Exercise objective: Exact copy, no pictures: output each line below as it stands.

Given records:
· · · · · · ·
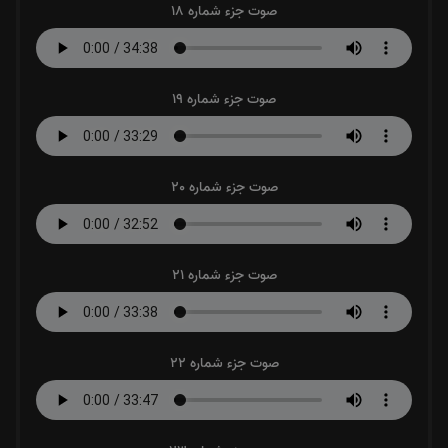
صوت جزء شماره 18
صوت جزء شماره 19
صوت جزء شماره 20
صوت جزء شماره 21
صوت جزء شماره 22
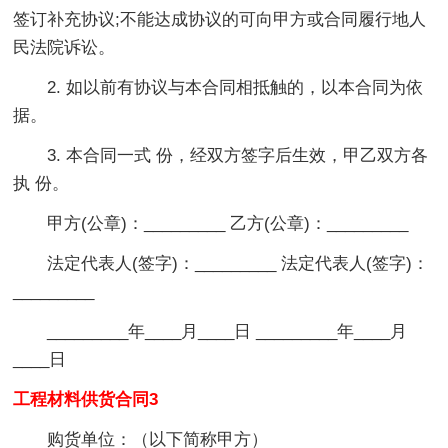
签订补充协议;不能达成协议的可向甲方或合同履行地人
民法院诉讼。
2. 如以前有协议与本合同相抵触的，以本合同为依
据。
3. 本合同一式 份，经双方签字后生效，甲乙双方各
执 份。
甲方(公章)：_________ 乙方(公章)：_________
法定代表人(签字)：_________ 法定代表人(签字)：
_________
_________年____月____日 _________年____月
____日
工程材料供货合同3
购货单位：（以下简称甲方）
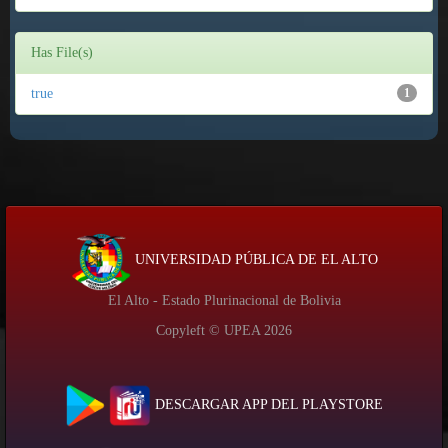
Has File(s)
true
1
UNIVERSIDAD PÚBLICA DE EL ALTO
El Alto - Estado Plurinacional de Bolivia
Copyleft © UPEA
2026
DESCARGAR APP DEL PLAYSTORE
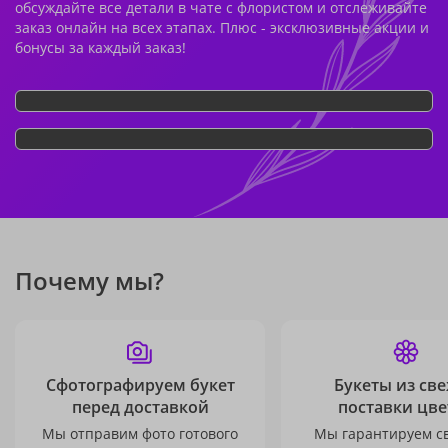
обсуждайте все детали в чате с флористом и отслеживайте
заказ онлайн на всех этапах. Плюс - эксклюзивные акции и
бонусы за каждый заказ!
Почему мы?
Сфотографируем букет
Букеты из св
перед доставкой
поставки цве
Мы отправим фото готового
Мы гарантируем с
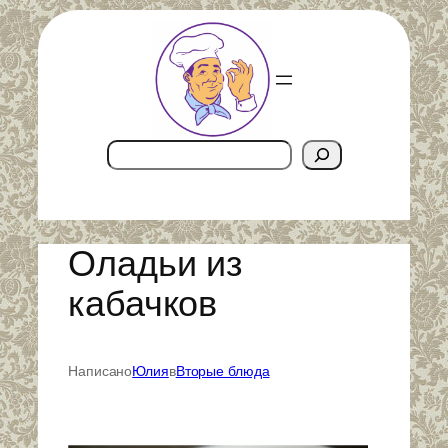
Перейти
к
содержимому
Поиск
Оладьи из
кабачков
Написано
Юлия
в
Вторые блюда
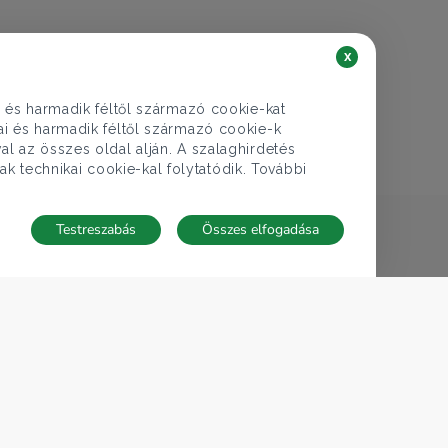
€ 509.599
185.000.000 Ft
Ház eladó
x
Dunakeszi, Alag városrész
i és harmadik féltől származó cookie-kat
5 szoba
160 nm
2 fürdő
kai és harmadik féltől származó cookie-k
al az összes oldal alján. A szalaghirdetés
ak technikai cookie-kal folytatódik. További
Testreszabás
Összes elfogadása
TECNOCASA A VILÁGBAN
,
,
,
,
,
Olaszország
Spanyolország
Magyarország
Mexikó
Lengyelország
,
,
,
,
Thaiföld
Franciaország
Németország
Tunézia
San Marino
Cookie-beállítások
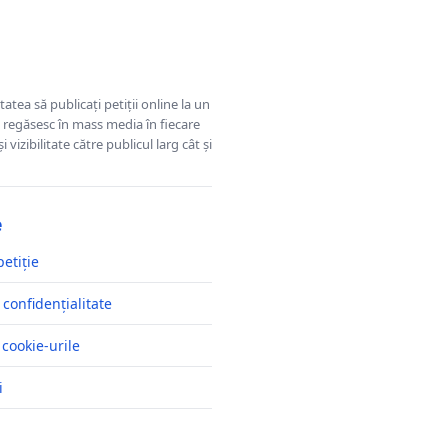
tatea să publicați petiții online la un
se regăsesc în mass media în fiecare
 vizibilitate către publicul larg cât și
e
petiție
 confidențialitate
 cookie-urile
i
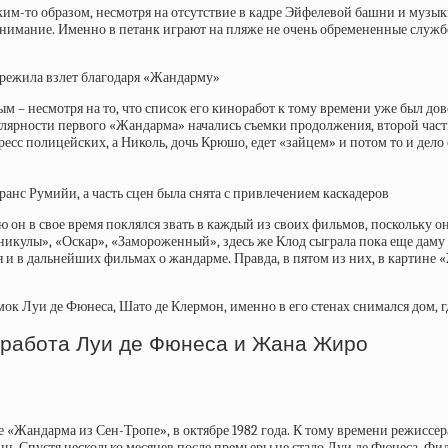
им-то образом, несмотря на отсутствие в кадре Эйфелевой башни и музык
внимание. Именно в петанк играют на пляже не очень обремененные служ
режила взлет благодаря «Жандарму»
ым – несмотря на то, что список его киноработ к тому времени уже был д
пулярности первого «Жандарма» начались съемки продолжения, второй ча
сс полицейских, а Николь, дочь Крюшо, едет «зайцем» и потом то и дело 
ранс Румийи, а часть сцен была снята с привлечением каскадеров
 он в свое время поклялся звать в каждый из своих фильмов, поскольку о
аникулы», «Оскар», «Замороженный», здесь же Клод сыграла пока еще дам
ься и в дальнейших фильмах о жандарме. Правда, в пятом из них, в картин
ок Луи де Фюнеса, Шато де Клермон, именно в его стенах снимался дом, гд
 работа Луи де Фюнеса и Жана Жиро
е «Жандарма из Сен-Тропе», в октябре 1982 года. К тому времени режиссе
нц. Спустя несколько месяцев после премьеры не стало Луи де Фюнеса. 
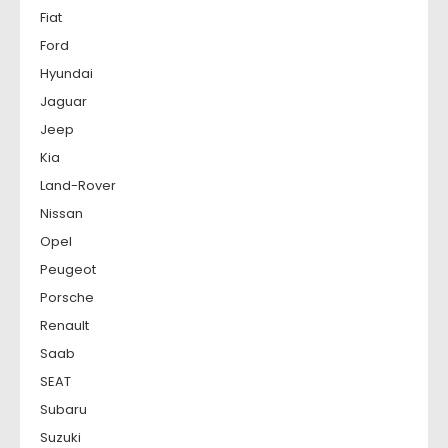
Fiat
Ford
Hyundai
Jaguar
Jeep
Kia
Land-Rover
Nissan
Opel
Peugeot
Porsche
Renault
Saab
SEAT
Subaru
Suzuki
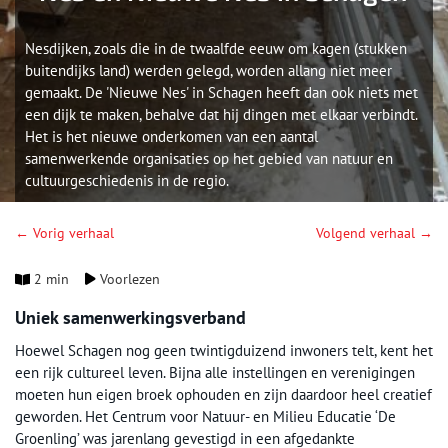
Nesdijken, zoals die in de twaalfde eeuw om kagen (stukken
buitendijks land) werden gelegd, worden allang niet meer
gemaakt. De 'Nieuwe Nes' in Schagen heeft dan ook niets met
een dijk te maken, behalve dat hij dingen met elkaar verbindt.
Het is het nieuwe onderkomen van een aantal
samenwerkende organisaties op het gebied van natuur en
cultuurgeschiedenis in de regio.
← Vorig verhaal
Volgend verhaal →
2 min
Voorlezen
Uniek samenwerkingsverband
Hoewel Schagen nog geen twintigduizend inwoners telt, kent het
een rijk cultureel leven. Bijna alle instellingen en verenigingen
moeten hun eigen broek ophouden en zijn daardoor heel creatief
geworden. Het Centrum voor Natuur- en Milieu Educatie ‘De
Groenling’ was jarenlang gevestigd in een afgedankte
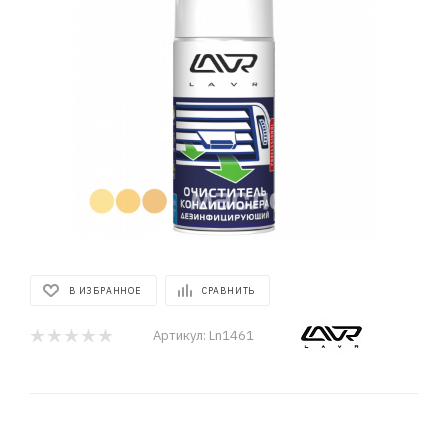
В ИЗБРАННОЕ
СРАВНИТЬ
Артикул:
Ln1461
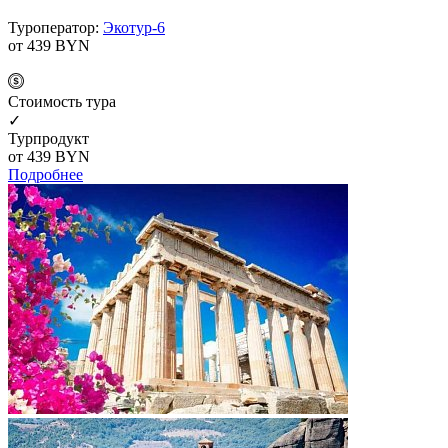
Туроператор:
Экотур-6
от 439
BYN
Cтоимость тура
✓
Турпродукт
от 439
BYN
Подробнее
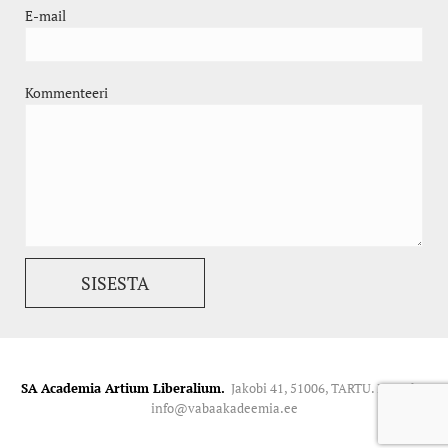
E-mail
Kommenteeri
SA Academia Artium Liberalium.
Jakobi 41, 51006, TARTU. Kontakt:
info@vabaakadeemia.ee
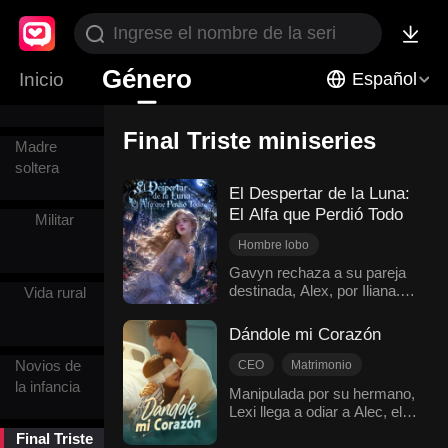
Cambio de
destino
Género
Matrimonio
Inicio
Español
relámpago
Final Triste miniseries
Madre
soltera
El Despertar de la Luna:
El Alfa que Perdió Todo
Militar
Hombre lobo
Recuperar un amor perdido
Gavyn rechaza a su pareja
destinada, Alex, por Iliana. Al
Cambio de destino
Vida rural
descubrir que Iliana
Protagonista femenina y empoderada
envenena a sus hijos, Alex
Dándole mi Corazón
Final Triste
rompe el vínculo con Gavyn
y despierta su linaje de Loba
Novios de
CEO
Matrimonio
Blanca. Rescatada por el
la infancia
Arrepentimiento
Manipulada por su hermano,
Alfa Daniel Sosa, se
Lexi llega a odiar a Alec, el
Corazón roto
Final Triste
transforma en una poderosa
hombre que la ama. Lo
Romance moderno
Luna. Cuando Gavyn
Final Triste
obliga a divorciarse y aborta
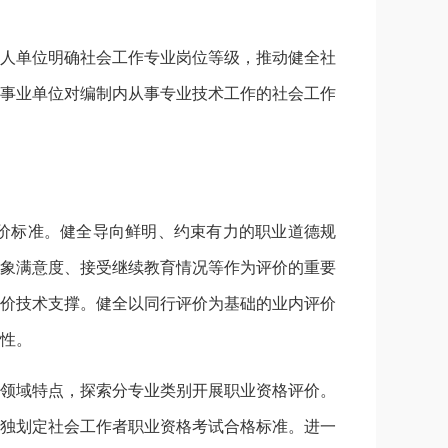
人单位明确社会工作专业岗位等级，推动健全社
事业单位对编制内从事专业技术工作的社会工作
价标准。健全导向鲜明、约束有力的职业道德规
象满意度、接受继续教育情况等作为评价的重要
价技术支撑。健全以同行评价为基础的业内评价
性。
领域特点，探索分专业类别开展职业资格评价。
独划定社会工作者职业资格考试合格标准。进一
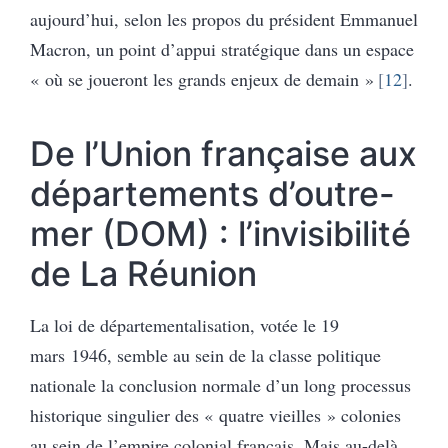
aujourd’hui, selon les propos du président Emmanuel
Macron, un point d’appui stratégique dans un espace
« où se joueront les grands enjeux de demain »
12
.
De l’Union française aux
départements d’outre-
mer (DOM) : l’invisibilité
de La Réunion
La loi de départementalisation, votée le 19
mars 1946, semble au sein de la classe politique
nationale la conclusion normale d’un long processus
historique singulier des « quatre vieilles » colonies
au sein de l’empire colonial français. Mais au-delà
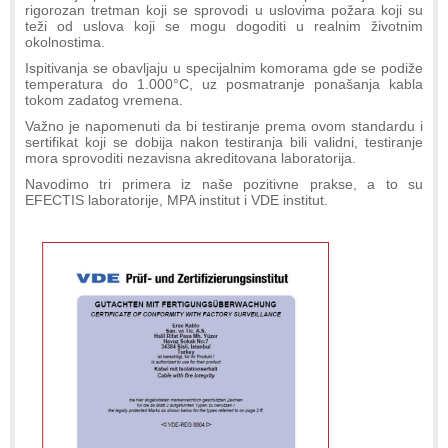
rigorozan tretman koji se sprovodi u uslovima požara koji su
teži od uslova koji se mogu dogoditi u realnim životnim
okolnostima.
Ispitivanja se obavljaju u specijalnim komorama gde se podiže
temperatura do 1.000°C, uz posmatranje ponašanja kabla
tokom zadatog vremena.
Važno je napomenuti da bi testiranje prema ovom standardu i
sertifikat koji se dobija nakon testiranja bili validni, testiranje
mora sprovoditi nezavisna akreditovana laboratorija.
Navodimo tri primera iz naše pozitivne prakse, a to su
EFECTIS laboratorije, MPA institut i VDE institut.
· · · · · · ·
Result below:
صوت جزء شماره 18
صوت جزء شماره 19
صوت جزء شماره 20
صوت جزء شماره 21
صوت جزء شماره 22
签订补充协议;不能达成协议的可向甲方或合同履行地人
民法院诉讼。
2. 如以前有协议与本合同相抵触的，以本合同为依
据。
3. 本合同一式 份，经双方签字后生效，甲乙双方各
执 份。
甲方(公章)：_________ 乙方(公章)：_________
法定代表人(签字)：_________ 法定代表人(签字)：
_________
_________年____月____日 _________年____月
____日
工程材料供货合同3
购货单位：（以下简称甲方）
Has File(s)
true
1
UNIVERSIDAD PÚBLICA DE EL ALTO
El Alto - Estado Plurinacional de Bolivia
Copyleft © UPEA
2026
DESCARGAR APP DEL PLAYSTORE
обсуждайте все детали в чате с флористом и отслеживайте
заказ онлайн на всех этапах. Плюс - эксклюзивные акции и
бонусы за каждый заказ!
Почему мы?
Сфотографируем букет
Букеты из св
перед доставкой
поставки цве
Мы отправим фото готового
Мы гарантируем с
Перейти
к
содержимому
Поиск
Оладьи из
кабачков
Написано
Юлия
в
Вторые блюда
€ 509.599
185.000.000 Ft
Ház eladó
x
Dunakeszi, Alag városrész
i és harmadik féltől származó cookie-kat
5 szoba
160 nm
2 fürdő
kai és harmadik féltől származó cookie-k
al az összes oldal alján. A szalaghirdetés
ak technikai cookie-kal folytatódik. További
Testreszabás
Összes elfogadása
TECNOCASA A VILÁGBAN
,
,
,
,
,
Olaszország
Spanyolország
Magyarország
Mexikó
Lengyelország
,
,
,
,
Thaiföld
Franciaország
Németország
Tunézia
San Marino
Cookie-beállítások
tatea să publicați petiții online la un
se regăsesc în mass media în fiecare
 vizibilitate către publicul larg cât și
e
petiție
 confidențialitate
 cookie-urile
i
им-то образом, несмотря на отсутствие в кадре Эйфелевой башни и музык
внимание. Именно в петанк играют на пляже не очень обремененные служ
режила взлет благодаря «Жандарму»
ым – несмотря на то, что список его киноработ к тому времени уже был д
пулярности первого «Жандарма» начались съемки продолжения, второй ча
сс полицейских, а Николь, дочь Крюшо, едет «зайцем» и потом то и дело 
ранс Румийи, а часть сцен была снята с привлечением каскадеров
 он в свое время поклялся звать в каждый из своих фильмов, поскольку о
аникулы», «Оскар», «Замороженный», здесь же Клод сыграла пока еще дам
ься и в дальнейших фильмах о жандарме. Правда, в пятом из них, в картин
ок Луи де Фюнеса, Шато де Клермон, именно в его стенах снимался дом, гд
 работа Луи де Фюнеса и Жана Жиро
е «Жандарма из Сен-Тропе», в октябре 1982 года. К тому времени режиссе
нц. Спустя несколько месяцев после премьеры не стало Луи де Фюнеса. 
Fiat
Ford
Hyundai
Jaguar
Jeep
Kia
Land-Rover
Nissan
Opel
Peugeot
Porsche
Renault
Saab
SEAT
Subaru
Suzuki
Nesdijken, zoals die in de twaalfde eeuw om kagen (stukken
buitendijks land) werden gelegd, worden allang niet meer
gemaakt. De 'Nieuwe Nes' in Schagen heeft dan ook niets met
een dijk te maken, behalve dat hij dingen met elkaar verbindt.
Het is het nieuwe onderkomen van een aantal
samenwerkende organisaties op het gebied van natuur en
cultuurgeschiedenis in de regio.
← Vorig verhaal
Volgend verhaal →
2 min
Voorlezen
Uniek samenwerkingsverband
Hoewel Schagen nog geen twintigduizend inwoners telt, kent het
een rijk cultureel leven. Bijna alle instellingen en verenigingen
moeten hun eigen broek ophouden en zijn daardoor heel creatief
geworden. Het Centrum voor Natuur- en Milieu Educatie ‘De
Groenling’ was jarenlang gevestigd in een afgedankte
В ИЗБРАННОЕ
СРАВНИТЬ
Артикул:
Ln1461
Туроператор:
Экотур-6
от 439
BYN
Cтоимость тура
✓
Турпродукт
от 439
BYN
Подробнее
E-mail
Kommenteeri
SA Academia Artium Liberalium.
Jakobi 41, 51006, TARTU. Kontakt:
info@vabaakadeemia.ee
Cambio de
destino
Género
Matrimonio
Inicio
Español
relámpago
Final Triste miniseries
Madre
soltera
El Despertar de la Luna:
El Alfa que Perdió Todo
Militar
Hombre lobo
Recuperar un amor perdido
Gavyn rechaza a su pareja
destinada, Alex, por Iliana. Al
Cambio de destino
Vida rural
descubrir que Iliana
Protagonista femenina y empoderada
envenena a sus hijos, Alex
Dándole mi Corazón
Final Triste
rompe el vínculo con Gavyn
y despierta su linaje de Loba
Novios de
CEO
Matrimonio
Blanca. Rescatada por el
la infancia
Arrepentimiento
Manipulada por su hermano,
Alfa Daniel Sosa, se
Lexi llega a odiar a Alec, el
Corazón roto
Final Triste
transforma en una poderosa
hombre que la ama. Lo
Romance moderno
Luna. Cuando Gavyn
Final Triste
obliga a divorciarse y aborta
人单位明确社会工作专业岗位等级，推动健全社
事业单位对编制内从事专业技术工作的社会工作
价标准。健全导向鲜明、约束有力的职业道德规
象满意度、接受继续教育情况等作为评价的重要
价技术支撑。健全以同行评价为基础的业内评价
性。
领域特点，探索分专业类别开展职业资格评价。
独划定社会工作者职业资格考试合格标准。进一
aujourd’hui, selon les propos du président Emmanuel
Macron, un point d’appui stratégique dans un espace
« où se joueront les grands enjeux de demain »
12
.
De l’Union française aux
départements d’outre-
mer (DOM) : l’invisibilité
de La Réunion
La loi de départementalisation, votée le 19
mars 1946, semble au sein de la classe politique
nationale la conclusion normale d’un long processus
historique singulier des « quatre vieilles » colonies
au sein de l’empire colonial français. Mais au-delà
rigorozan tretman koji se sprovodi u uslovima požara koji su
teži od uslova koji se mogu dogoditi u realnim životnim
okolnostima.
Ispitivanja se obavljaju u specijalnim komorama gde se podiže
temperatura do 1.000°C, uz posmatranje ponašanja kabla
tokom zadatog vremena.
Važno je napomenuti da bi testiranje prema ovom standardu i
sertifikat koji se dobija nakon testiranja bili validni, testiranje
mora sprovoditi nezavisna akreditovana laboratorija.
Navodimo tri primera iz naše pozitivne prakse, a to su
EFECTIS laboratorije, MPA institut i VDE institut.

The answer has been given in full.